Please see below for the six newly posted FAQs:
VEVRAA
Question: If an individual self-identifies as a protected veteran at the pre-offer stage of the application process, but does not self-identify again at the post-offer stage, may a contractor still count the individual as a protected veteran for purposes of applying the hiring benchmark and performing the required data collection analysis?
Answer: Section 60-300.42 of the new VEVRAA regulations requires contractors to invite applicants to self-identify as “protected veterans” at both the pre-offer and post-offer stages of the application process. If an applicant self-identifies as a “protected veteran” at the pre-offer stage but not at the post-offer stage, the contractor may identify the new hire as a “protected veteran” for purposes of compliance with the new VEVRAA regulations.
Question: When applying the hiring benchmark, should contractors use the same definition of “hires” that is used for purposes of the data collection analysis required by 60-300.44(k)?
Answer: Yes. Since neither the new regulations, nor its preamble, specify a different definition of “hires” for the VEVRAA hiring benchmark, contractors should use the definition of hires that is applicable to the data collection analysis obligation. That definition encompasses those applicants (both internal and external to the contractor) who are hired through a competitive process, including promotions. This will ensure consistency in the interpretations of these key provisions of the new regulations.
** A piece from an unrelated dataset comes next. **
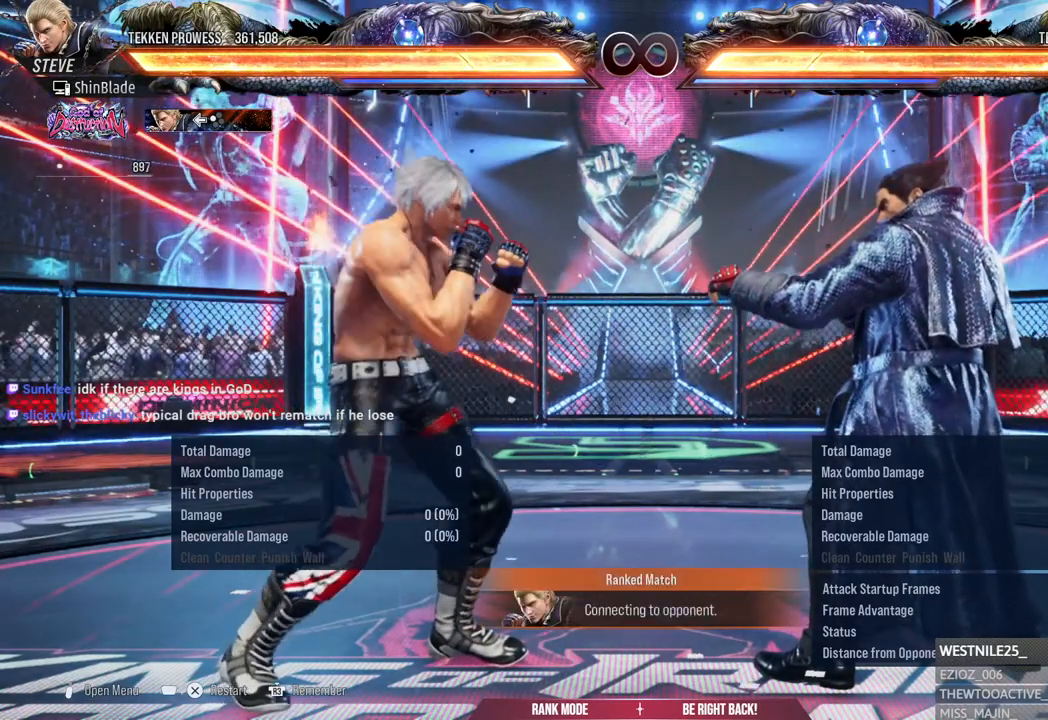
{"buttons": [], "left_stick": "center", "right_stick": "down-left", "events": []}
Question: Does the number of “jobs filled” include step or ladder movements that are automatically attained upon completion of a stated event, such as time in the job or attainment of a particular certification?
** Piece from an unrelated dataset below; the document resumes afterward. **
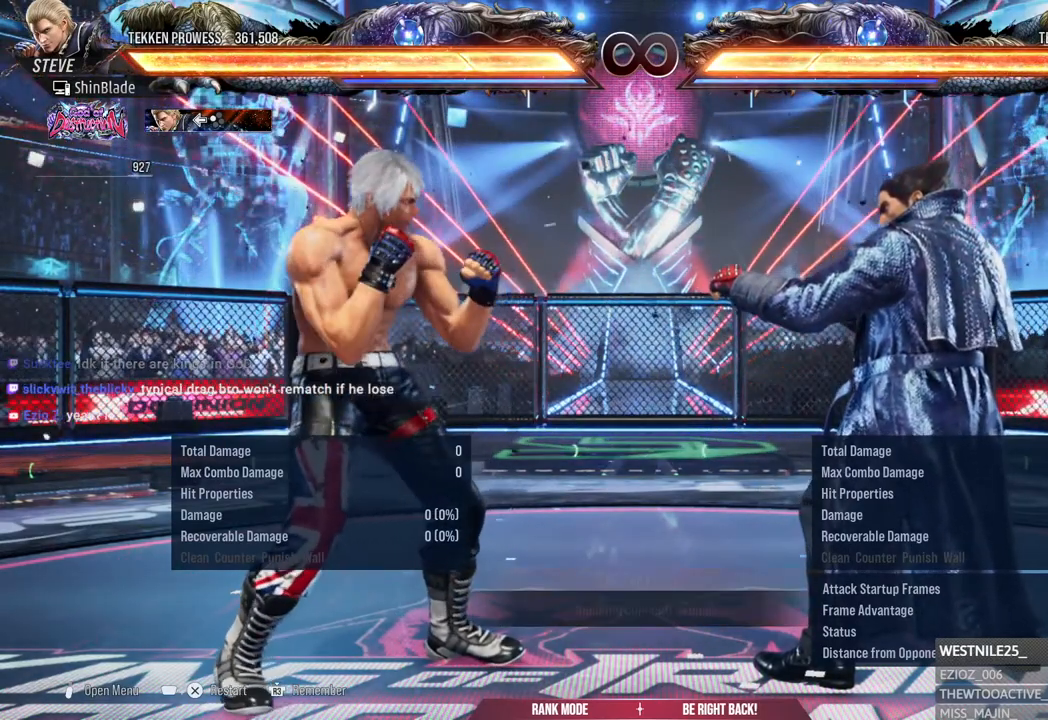
{"buttons": [], "left_stick": "center", "right_stick": "down-left", "events": []}
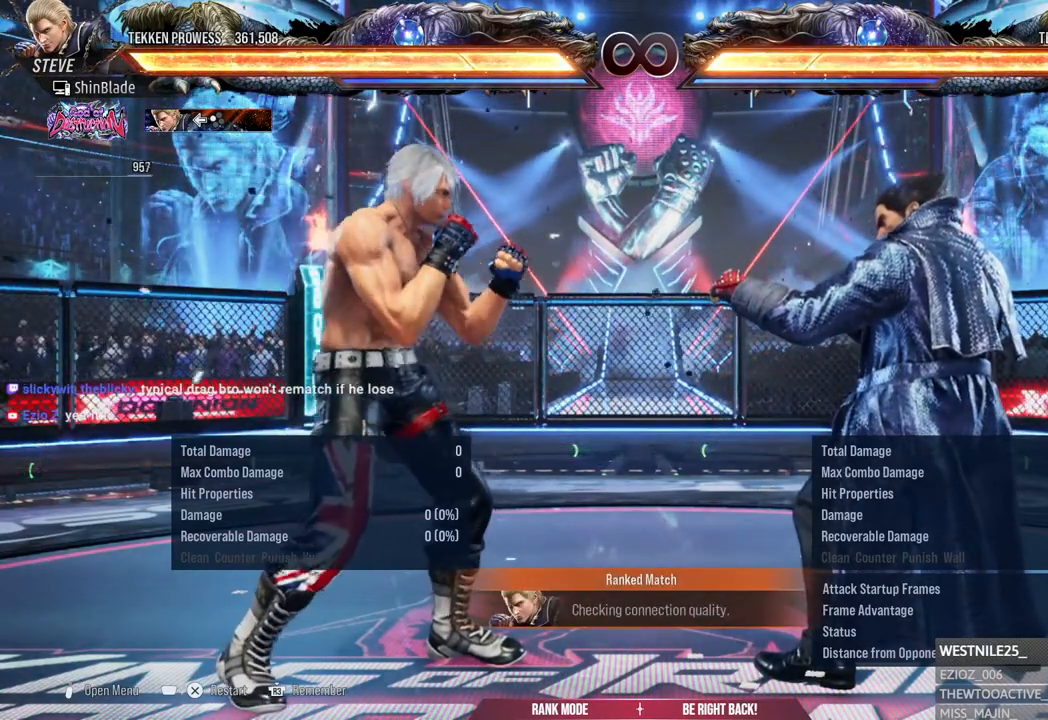
{"buttons": [], "left_stick": "center", "right_stick": "down-left", "events": []}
Answer: Both competitive and non-competitive movements may qualify as “jobs filled,” so long as the movement is one into a different position, rather than simply a movement within the same position. This will necessarily be a fact-based determination. So, for example, a time-driven salary increase from one “step” to the next within the same position would not be a “job filled,” since there was not any movement into a new position. By contrast, if an apprentice completes a certification program and moves into a journeyman position, then such movement would be a “job filled,” since it is a movement from one position to another.
Section 503
Question: Under the new regulations, must a contractor hire an individual with a disability who is not the best qualified but who meets the minimum requirements of the job for the purposes of affirmative action?
Answer: No. The Section 503 regulations do not require contractors to hire an individual who is not qualified for the position being sought. Nor do they require contractors to hire a less qualified candidate instead of the best qualified candidate for the purposes of affirmative action. However, it would not violate Section 503 for a contractor to select a person with a disability over a candidate without a disability who was equally or better qualified, so long as that selection was not based on a prohibited factor such as race, gender or ethnicity.
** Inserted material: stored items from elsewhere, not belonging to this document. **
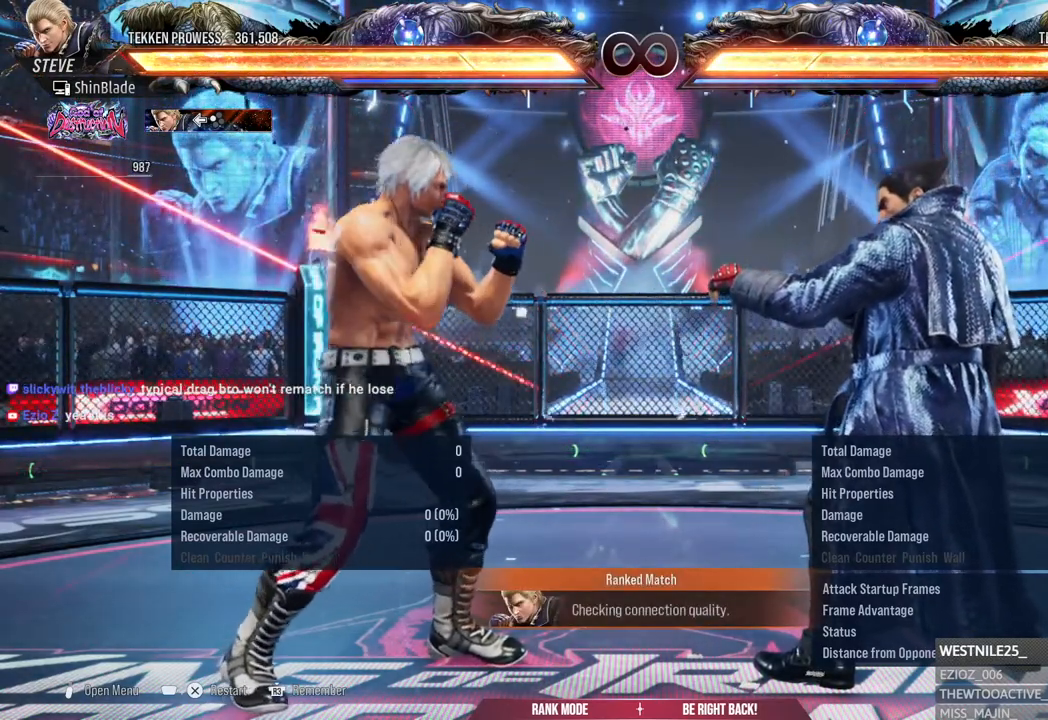
{"buttons": [], "left_stick": "center", "right_stick": "center", "events": [[450, "right_stick", "center"]]}
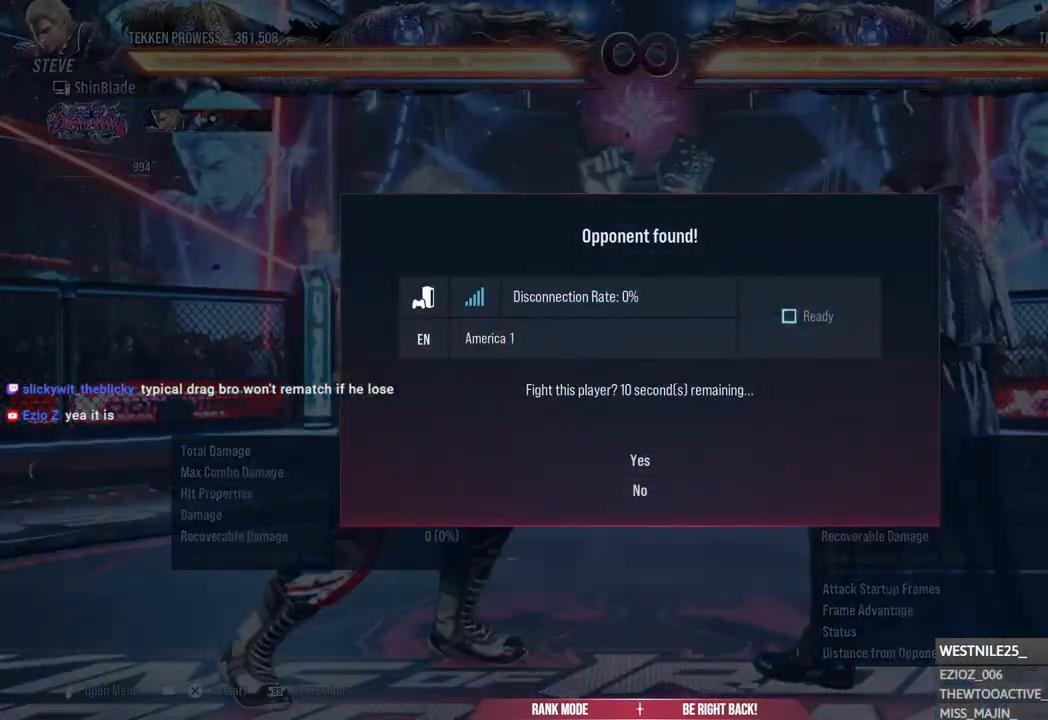
{"buttons": [], "left_stick": "center", "right_stick": "center", "events": []}
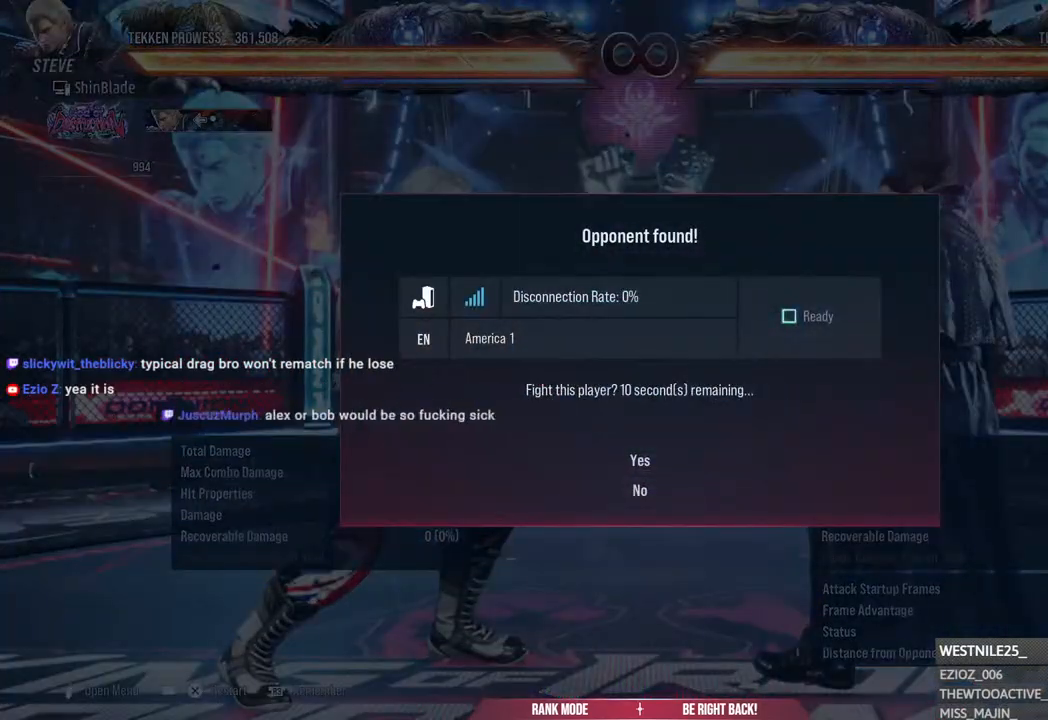
{"buttons": [], "left_stick": "center", "right_stick": "center", "events": []}
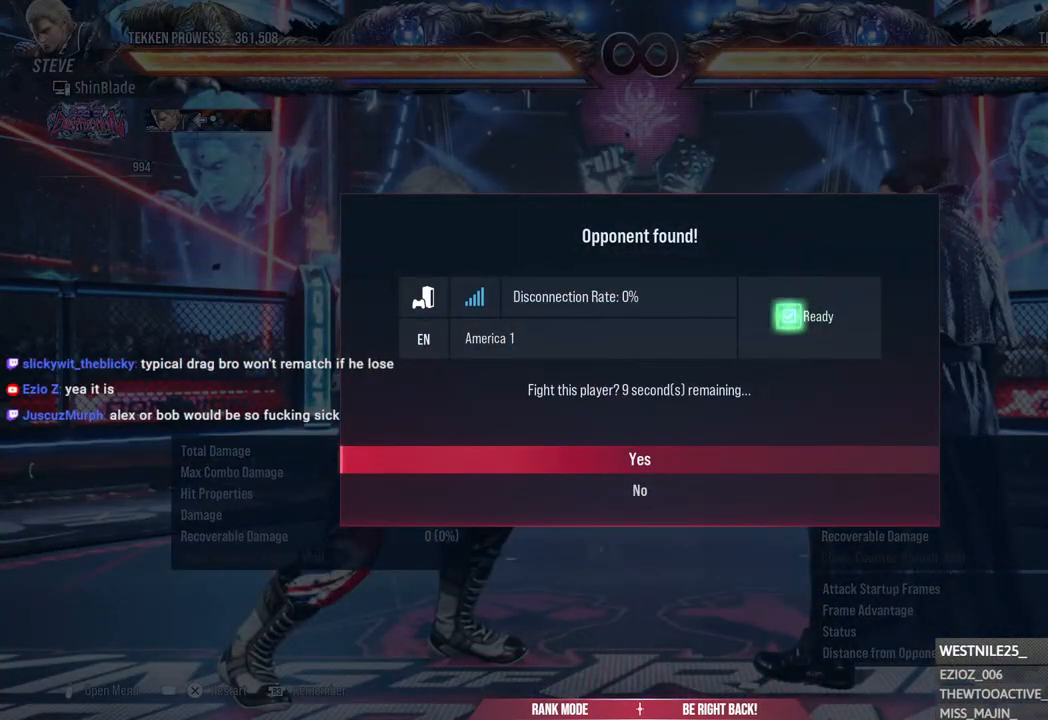
{"buttons": [], "left_stick": "center", "right_stick": "center", "events": []}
Question: Does the number of “jobs filled” include step or ladder movements that are automatically attained upon completion of a stated event, such as time in the job or attainment of a particular certification?
Answer: Both competitive and non-competitive movements may qualify as “jobs filled,” so long as the movement is one into a different position, rather than simply a movement within the same position. This will necessarily be a fact-based determination. So, for example, a time-driven salary increase from one “step” to the next within the same position would not be a “job filled,” since there was not any movement into a new position. By contrast, if an apprentice completes a certification program and moves into a journeyman position, then such movement would be a “job filled,” since it is a movement from one position to another.
Question: May a contractor fulfill its obligation to invite its current employees to self-identify as having a disability by asking them to sign into an employee portal on the company Intranet?
Answer: The Section 503 regulations do not prescribe a particular method that contractors must use to invite its employees to self-identify. Contractors therefore have the flexibility to choose any method or methods that are reasonable and likely to be effective, given its particular circumstances. For example, contractors may choose to inform employees that it is inviting their self-identification in the same manner it uses to disseminate other important workplace notices to its employees. This might be emailing the notice of the survey and the self-identification form, or an Intranet link to the form, to all employees, or it might be prominently posting a notice with a link to the self-identification form on the company Intranet, prominently posting a notice and copies of the form in the employee lounge, or distributing a notice and copies of the form where employees go to sign in or pick up their paycheck.
Need more information?
If you need more information, the OFCCP FAQs regarding Section 503 and VEVRAA are a good resource for meeting the standards to be compliant with these new regulations. One thing to note is that these FAQs were made to help contractors understand the new regulations.